Planning for Teaching With the Web

Develop Guidelines for Instructor–Student Communication

It is easy to underestimate how much access campus students have to instructors. Those few minutes before and after class or during break are opportunities for on-campus students to get clarification, quick answers to questions or feedback. Your distance students do not share this access to you.


Define Email Hours as You Would Office Hours

Just as you would establish your campus office hours (or appointment availability), you should also determine what your email policy or "hours" will be. Making your email hours explicit will help reduce unrealistic expectations on the part of students regarding response time to their emails as well as help you structure the time you use to manage the online portion of the course.

Not establishing email hours can be confusing to students who may get prompt responses from some times and other times wait days to hear from you – perhaps feeling they must repeatedly resend their original mail. Furthermore, scrambling to answer emails as time allows is not very efficient use of your time or energy.

Use the questions and tips below to guide your policy.

Email hours

  • How quickly will you reply? (within 24 hrs? 3 days? etc.)
    TIP: Sometimes you may not be able to reply adequately in the time you have set forth. When this happens send a quick reply to confirm that you have received the email and will respond as soon as possible.
  • When will you NOT read or reply to email (weekends, Wednesdays, after 6pm, etc.)?

Uses of email

  • Are there questions you will not address, such as administrative or technical questions that should directed to others?
  • Should distance learners inform you ahead of time when they will attend class on campus?
  • Will you have different email policies for your on-campus students? (anything you prefer to address during office hours?

Manage your inbox

An inbox teeming with email from your students as well as anyone else – including listservs – is difficult to manage. Email get "lost" or forgotten or you may spend too much time trying to find something you know is in there.

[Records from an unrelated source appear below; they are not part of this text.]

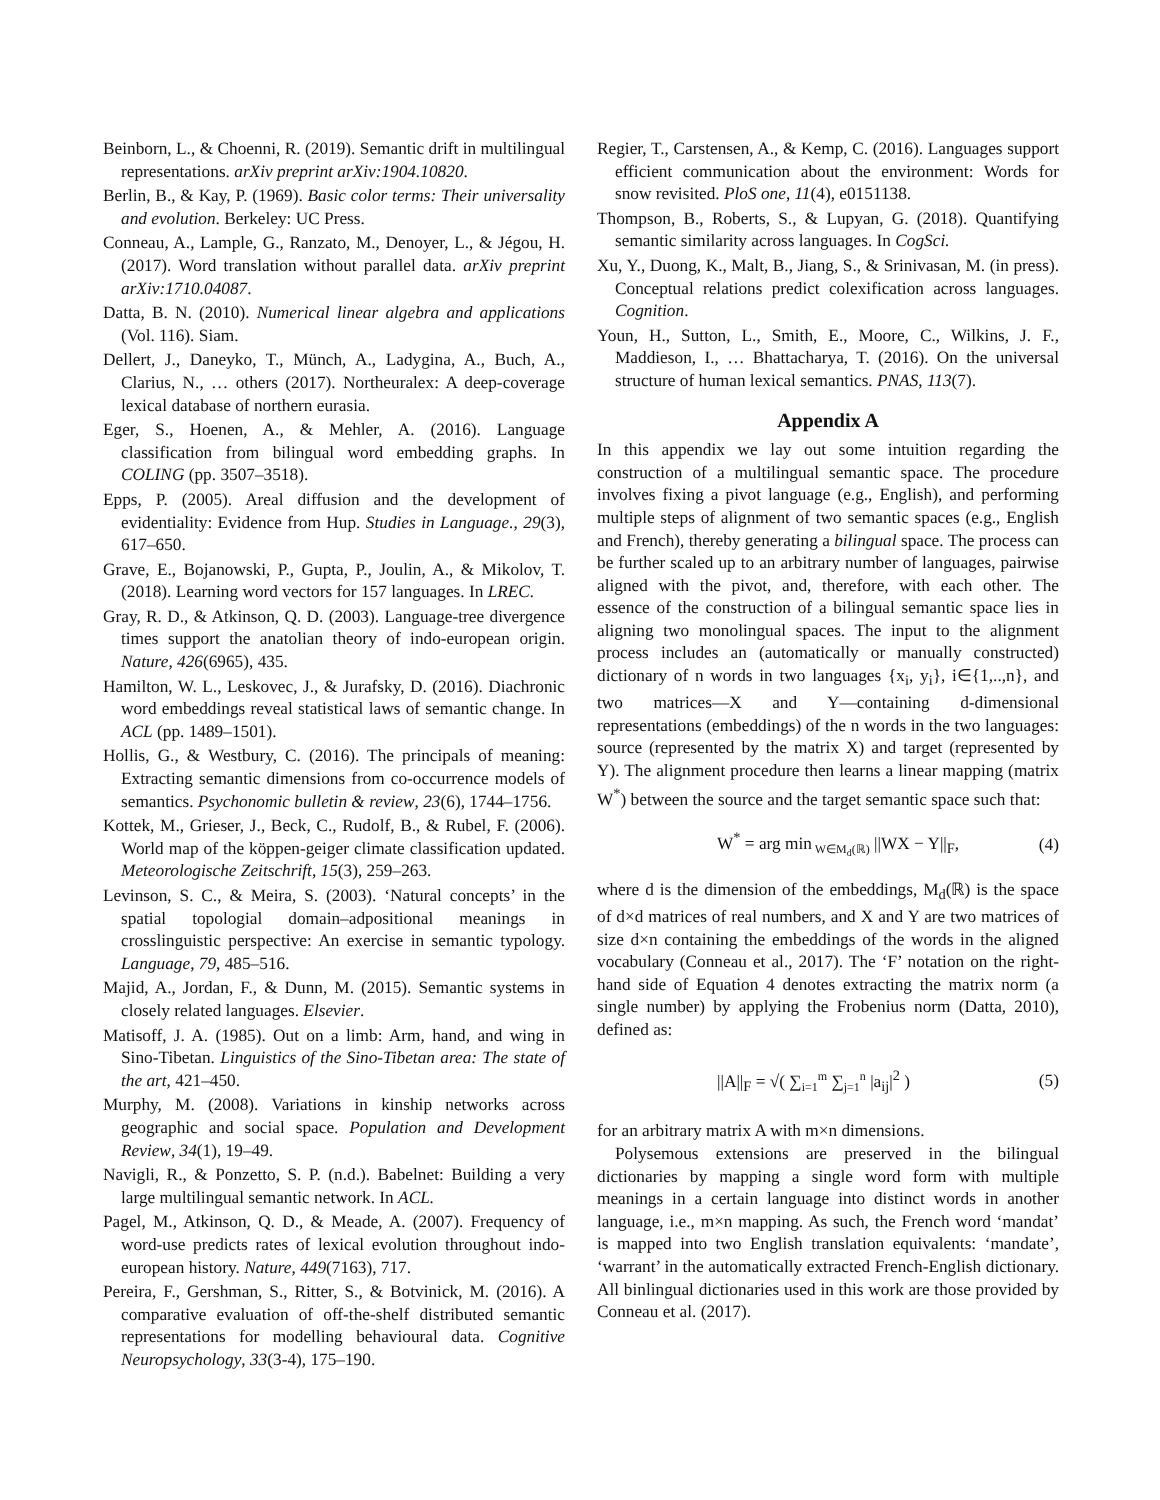Beinborn, L., & Choenni, R. (2019). Semantic drift in multilingual representations. arXiv preprint arXiv:1904.10820.
Berlin, B., & Kay, P. (1969). Basic color terms: Their universality and evolution. Berkeley: UC Press.
Conneau, A., Lample, G., Ranzato, M., Denoyer, L., & Jégou, H. (2017). Word translation without parallel data. arXiv preprint arXiv:1710.04087.
Datta, B. N. (2010). Numerical linear algebra and applications (Vol. 116). Siam.
Dellert, J., Daneyko, T., Münch, A., Ladygina, A., Buch, A., Clarius, N., … others (2017). Northeuralex: A deep-coverage lexical database of northern eurasia.
Eger, S., Hoenen, A., & Mehler, A. (2016). Language classification from bilingual word embedding graphs. In COLING (pp. 3507–3518).
Epps, P. (2005). Areal diffusion and the development of evidentiality: Evidence from Hup. Studies in Language., 29(3), 617–650.
Grave, E., Bojanowski, P., Gupta, P., Joulin, A., & Mikolov, T. (2018). Learning word vectors for 157 languages. In LREC.
Gray, R. D., & Atkinson, Q. D. (2003). Language-tree divergence times support the anatolian theory of indo-european origin. Nature, 426(6965), 435.
Hamilton, W. L., Leskovec, J., & Jurafsky, D. (2016). Diachronic word embeddings reveal statistical laws of semantic change. In ACL (pp. 1489–1501).
Hollis, G., & Westbury, C. (2016). The principals of meaning: Extracting semantic dimensions from co-occurrence models of semantics. Psychonomic bulletin & review, 23(6), 1744–1756.
Kottek, M., Grieser, J., Beck, C., Rudolf, B., & Rubel, F. (2006). World map of the köppen-geiger climate classification updated. Meteorologische Zeitschrift, 15(3), 259–263.
Levinson, S. C., & Meira, S. (2003). ‘Natural concepts’ in the spatial topologial domain–adpositional meanings in crosslinguistic perspective: An exercise in semantic typology. Language, 79, 485–516.
Majid, A., Jordan, F., & Dunn, M. (2015). Semantic systems in closely related languages. Elsevier.
Matisoff, J. A. (1985). Out on a limb: Arm, hand, and wing in Sino-Tibetan. Linguistics of the Sino-Tibetan area: The state of the art, 421–450.
Murphy, M. (2008). Variations in kinship networks across geographic and social space. Population and Development Review, 34(1), 19–49.
Navigli, R., & Ponzetto, S. P. (n.d.). Babelnet: Building a very large multilingual semantic network. In ACL.
Pagel, M., Atkinson, Q. D., & Meade, A. (2007). Frequency of word-use predicts rates of lexical evolution throughout indo-european history. Nature, 449(7163), 717.
Pereira, F., Gershman, S., Ritter, S., & Botvinick, M. (2016). A comparative evaluation of off-the-shelf distributed semantic representations for modelling behavioural data. Cognitive Neuropsychology, 33(3-4), 175–190.
Regier, T., Carstensen, A., & Kemp, C. (2016). Languages support efficient communication about the environment: Words for snow revisited. PloS one, 11(4), e0151138.
Thompson, B., Roberts, S., & Lupyan, G. (2018). Quantifying semantic similarity across languages. In CogSci.
Xu, Y., Duong, K., Malt, B., Jiang, S., & Srinivasan, M. (in press). Conceptual relations predict colexification across languages. Cognition.
Youn, H., Sutton, L., Smith, E., Moore, C., Wilkins, J. F., Maddieson, I., … Bhattacharya, T. (2016). On the universal structure of human lexical semantics. PNAS, 113(7).
Appendix A
In this appendix we lay out some intuition regarding the construction of a multilingual semantic space. The procedure involves fixing a pivot language (e.g., English), and performing multiple steps of alignment of two semantic spaces (e.g., English and French), thereby generating a bilingual space. The process can be further scaled up to an arbitrary number of languages, pairwise aligned with the pivot, and, therefore, with each other. The essence of the construction of a bilingual semantic space lies in aligning two monolingual spaces. The input to the alignment process includes an (automatically or manually constructed) dictionary of n words in two languages {x<sub>i</sub>, y<sub>i</sub>}, i∈{1,..,n}, and two matrices—X and Y—containing d-dimensional representations (embeddings) of the n words in the two languages: source (represented by the matrix X) and target (represented by Y). The alignment procedure then learns a linear mapping (matrix W<sup>*</sup>) between the source and the target semantic space such that:
W<sup>*</sup> = arg min<sub>W∈M<sub>d</sub>(ℝ)</sub> ||WX − Y||<sub>F</sub>, (4)
where d is the dimension of the embeddings, M<sub>d</sub>(ℝ) is the space of d×d matrices of real numbers, and X and Y are two matrices of size d×n containing the embeddings of the words in the aligned vocabulary (Conneau et al., 2017). The ‘F’ notation on the right-hand side of Equation 4 denotes extracting the matrix norm (a single number) by applying the Frobenius norm (Datta, 2010), defined as:
||A||<sub>F</sub> = √( ∑<sub>i=1</sub><sup>m</sup> ∑<sub>j=1</sub><sup>n</sup> |a<sub>ij</sub>|<sup>2</sup> ) (5)
for an arbitrary matrix A with m×n dimensions.
Polysemous extensions are preserved in the bilingual dictionaries by mapping a single word form with multiple meanings in a certain language into distinct words in another language, i.e., m×n mapping. As such, the French word ‘mandat’ is mapped into two English translation equivalents: ‘mandate’, ‘warrant’ in the automatically extracted French-English dictionary. All binlingual dictionaries used in this work are those provided by Conneau et al. (2017).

  • Create a folder for your distance students (or all students from that course). This will keep them out of your inbox.
  • Use email rules to manage your email. Rules can automate the process of transferring email from your inbox to the appropriate folder. Often rules also allow you automate other outcomes such as changing the color of the email subject line. For example. Create a folder for all students in the course. Then create a rule that moves emails from these individuals into that folder automatically and that also changes the color of the email from distance learners. This will make them easier to distinguish from the campus students.
    TIP: If you don’t already know how to create email rules, ask a colleague or your tech staff. Learning this procedure will ultimately save time and simplify your work.

"What is helpful is [the professor’s] instant replies to questions. Most professors at the UW have been wonderful about quick replies this is an additional plus for this class."


Use the Phone

Talking to someone over the phone is often more time efficient than emailing since clarifications are immediate and speaking requires less effort than writing.

  • Schedule at least one phone call with your distance learners. The effort you put into setting up this phone call will most likely pay off in the long run.
  • When something is urgent or you sense that you and a student are not communicating well, use the phone.

"I think the instructors want us to succeed and I do feel that they are available and checking for problems frequently."

"Email can be slow in that if I ask a question, and the instructor doesn’t give me the information I need, I may have to ask again, and the process can take hours or even days, when if I had just had a conversation with the instructor, it would have taken 2 minutes."